Analysts, observers, students, pundits and all sorts of participants are thus well-advised to study the whole of forex news to understand what is forex trading and the subset of currency trading.

Why You Need to Learn Forex Trading

The best way to learn forex trading is to start with a few simple objectives and methods, then slowly progress further into more challenging trading tasks.

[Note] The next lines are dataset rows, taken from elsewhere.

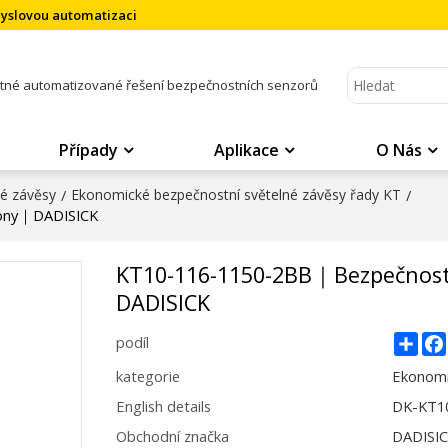
myslovou automatizaci
atné automatizované řešení bezpečnostních senzorů
Případy
Aplikace
O Nás
né závěsy
/
Ekonomické bezpečnostní světelné závěsy řady KT
/
lony｜DADISICK
KT10-116-1150-2BB｜Bezpečnostn
DADISICK
Sha
podíl
kategorie
Ekonomi
English details
DK-KT10
Obchodní značka
DADISI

The Benefits of Making the Effort to Learn Forex Trading

Some argue that trading cannot be taught by mentors, and some argue that self-taught people usually have fools for teachers, implying that individuals cannot learn by themselves. While neither of these arguments is necessarily definitive, all traders more or less learn from the opinions and analysis of older, more experienced traders. But that doesn’t mean that one cannot question the teachings of a senior trader, no matter how successful they have proven to be. The benefits of making the effort to learn forex trading are in that regardless whether one chooses to learn it all by oneself, or have a mentor to guide them, the objective is to learn how to be an original thinker. All it takes is a small change, and a popular trading strategy becomes almost unique and proprietary. Trading online is quite a challenge, and mentors can hardly prepare you for the psychological aspects of trading and dealing with fast moving live forex rates, while holding onto a losing trade. But there are things to watch out for — psychology first among them — as well as money management and overall account survivability during adverse trading conditions. Every seminar, book or source of information may provide clues as to how to deal with these factors. All these little bits of information can actually, slowly make up a complete trading strategy, one that can deal with markets from A to Z, no matter the conditions. And one which is bound to outperform any automated trading software as well.

learn forex trading
We all tend to learn best when there is emotion evolved.

Learning and Memorizing

It is best to trade with real money, as we all tend to remember certain events best, when these events happened during intense emotions. We all remember certain events that happened 10, 20 or more years ago, with extreme detail while we forget events that happened only a few days ago. This is because the memorable events occurred during extreme emotional state. These events, bad or good, become strong memories. In order to learn forex trading well, one has to trade with real money, at significant size, and keep a trading journal of the losses, the disappointments as well as the profits and the happy times from the profitable trades. What is forex trading without emotions? It’s a non-event, when someone trades a demo account or with real money at very low size. The whole trading endeavour becomes a minor event, which you will hardly remember a few years down the line. How did the market react when this or that indicator gave off a signal, which indicator let you down, and so many questions of this nature that if not taken into account, we will forget about them and make the same mistake over and over again. Until it happens with relatively large amounts of money, at which point it will become unforgettable.